Random word generator

Perhaps most importantly, however, by pointing to objects and using randomly generated “words”, characters should be able to conjure up their very own language and communicate with others inside their world.

And this language may bear little resemblance to anything spoken in human societies. “It’s quite possible they will develop a language that we have to interpret,” says Ben Paechter at Napier University in Scotland. “They may discuss things in ways we find difficult to understand.”

However, the ability to communicate could enable these agents to develop complex cultural activities resembling those found in small human societies. “A long-term aim is to see if we can get culture to emerge,” Paechter adds. “This way, we might learn something about the way human societies evolve.”

-The Sims can already function in their world without our help. They are born with the basics of life built in, such as the ability to make food, use the toilet, speak to one another. The Sims don’t choose where they live, they don’t built it nor decorate it. This is the players responsibility and without it, would strip it of any gameplay, making it more like Big Brother .

Reality check

But not everyone is convinced that it will yield valuable results. “We have real human societies that grow up on their own within computer-generated fantasy worlds,” says Edward Castronova, an expert in online gaming worlds at Indiana University in the US. “The most sensible research project, it seems to me, would be to study these societies directly, rather than conjure artificial ones.”

Castronova suggests that the synthetic nature of such a world will undermine its potential. “Inferences from an entirely artificial system are always going to be weakened by the artificiality,” he told New Scientist. “There’s no reality check.”

Nevertheless, the researchers behind NEW-TIES hope to have seen some spectacular results by the time the project comes to an end in 2007. “It’s incredibly ambitious, and it may be that, at the end of 3 years, we say we need at least another 30,” Gilbert admits. “But it’s worth a try.”

-I have been unable to find any of the results from this project, which was scheduled to be built by August 2007. This could mean that the project is still underway, or that it was never completed. The link to the NEW TIES site no longer exists and searching google has not linked me to the results. Online games such as Second Life allow users to create their own virtual character and build within an online community. However, we are able to do this from the knowledge and experiences we have from the real world.
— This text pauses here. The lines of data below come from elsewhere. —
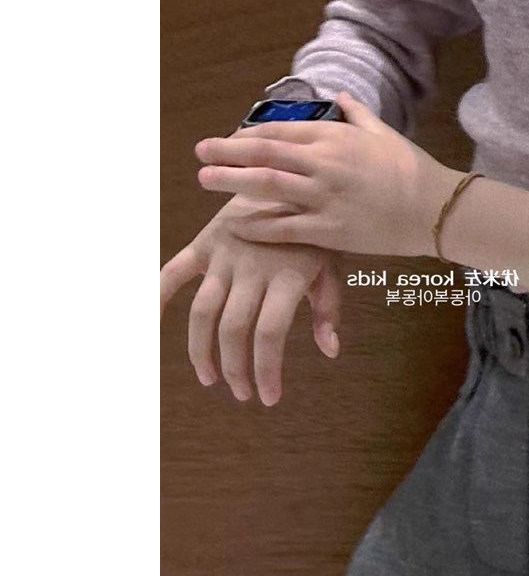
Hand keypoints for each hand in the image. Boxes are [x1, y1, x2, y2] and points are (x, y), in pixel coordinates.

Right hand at [160, 193, 342, 405]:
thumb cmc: (314, 230)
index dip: (266, 370)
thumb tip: (329, 351)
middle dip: (234, 369)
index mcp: (289, 276)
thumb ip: (328, 306)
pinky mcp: (206, 243)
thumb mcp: (331, 263)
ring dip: (201, 350)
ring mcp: (226, 255)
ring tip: (210, 377)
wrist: (290, 177)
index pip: (269, 333)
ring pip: (203, 311)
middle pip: (233, 329)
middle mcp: (254, 267)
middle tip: (242, 393)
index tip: (268, 397)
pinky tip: (151, 324)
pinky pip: (174, 272)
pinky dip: (158, 296)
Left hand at [193, 91, 459, 256]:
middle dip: (227, 151)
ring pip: (266, 186)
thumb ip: (357, 113)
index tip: (229, 136)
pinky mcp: (330, 230)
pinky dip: (256, 225)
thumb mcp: (384, 133)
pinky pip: (283, 228)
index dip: (248, 133)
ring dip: (230, 182)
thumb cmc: (412, 169)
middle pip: (263, 153)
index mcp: (335, 137)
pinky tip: (234, 224)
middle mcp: (324, 163)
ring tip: (204, 180)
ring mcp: (324, 197)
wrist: (436, 208)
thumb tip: (339, 93)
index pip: (279, 130)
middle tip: (200, 151)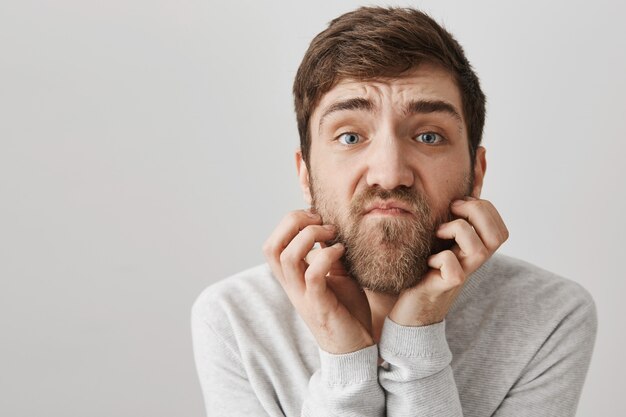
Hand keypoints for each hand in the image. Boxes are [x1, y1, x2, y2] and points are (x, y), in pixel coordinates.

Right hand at [263, 210, 373, 353]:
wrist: (356, 347)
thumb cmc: (345, 310)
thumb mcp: (337, 274)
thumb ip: (329, 253)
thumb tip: (331, 227)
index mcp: (292, 277)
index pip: (272, 244)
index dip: (289, 223)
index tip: (317, 217)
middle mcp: (291, 285)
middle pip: (272, 247)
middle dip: (293, 223)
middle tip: (320, 220)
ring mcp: (303, 296)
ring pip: (287, 258)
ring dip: (310, 237)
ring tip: (332, 234)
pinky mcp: (319, 306)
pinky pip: (313, 275)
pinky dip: (326, 256)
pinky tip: (341, 251)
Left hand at [389, 197, 508, 326]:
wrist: (411, 309)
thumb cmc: (423, 272)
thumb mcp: (440, 244)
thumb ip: (451, 225)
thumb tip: (456, 196)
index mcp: (475, 251)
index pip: (500, 229)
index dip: (485, 209)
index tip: (459, 204)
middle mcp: (473, 263)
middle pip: (497, 235)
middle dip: (476, 211)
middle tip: (453, 209)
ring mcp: (462, 274)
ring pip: (478, 248)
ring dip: (458, 230)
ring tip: (438, 232)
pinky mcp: (445, 286)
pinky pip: (453, 268)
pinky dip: (439, 258)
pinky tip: (428, 260)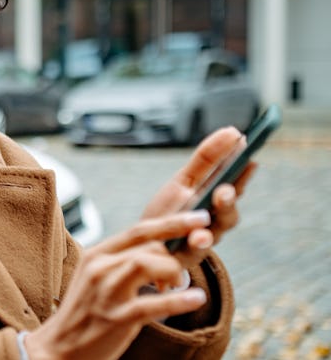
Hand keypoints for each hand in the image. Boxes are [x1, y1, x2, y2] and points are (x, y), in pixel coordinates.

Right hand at [23, 211, 211, 359]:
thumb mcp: (97, 279)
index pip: (139, 230)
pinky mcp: (116, 318)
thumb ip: (122, 262)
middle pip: (149, 246)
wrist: (58, 346)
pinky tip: (196, 298)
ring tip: (180, 287)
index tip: (200, 217)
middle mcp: (99, 268)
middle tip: (181, 275)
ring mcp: (106, 292)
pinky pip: (153, 304)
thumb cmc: (85, 312)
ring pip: (148, 264)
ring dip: (174, 273)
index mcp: (96, 255)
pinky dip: (179, 300)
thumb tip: (161, 249)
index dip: (173, 222)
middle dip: (175, 257)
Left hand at [140, 126, 256, 268]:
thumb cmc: (170, 210)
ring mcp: (196, 246)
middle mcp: (211, 226)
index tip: (249, 160)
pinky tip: (185, 248)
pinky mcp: (177, 264)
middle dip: (226, 205)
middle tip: (223, 192)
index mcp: (214, 205)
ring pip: (206, 242)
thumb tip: (233, 131)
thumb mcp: (185, 181)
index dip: (242, 177)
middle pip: (227, 217)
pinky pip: (180, 264)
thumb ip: (207, 159)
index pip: (234, 189)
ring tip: (200, 235)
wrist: (145, 247)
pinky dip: (182, 258)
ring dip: (204, 236)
For example, in Second Life, a player did not learn to build a swimming pool because they need one due to the hot weather, but either because we are bored, or we just want to pretend to swim. Their character will not die if they don’t feed them, nor do they have to learn to communicate. Therefore, this kind of game, like The Sims, is different to that of NEW TIES.

Without knowing the full extent of the project I can’t say whether I think it would work well. There are questions to consider such as, would they enforce law, can they kill? If they don’t have emotions, then why would they kill? Can they die? They can build, but what with? And what? If weather affects them, then shelter would be built. But does it?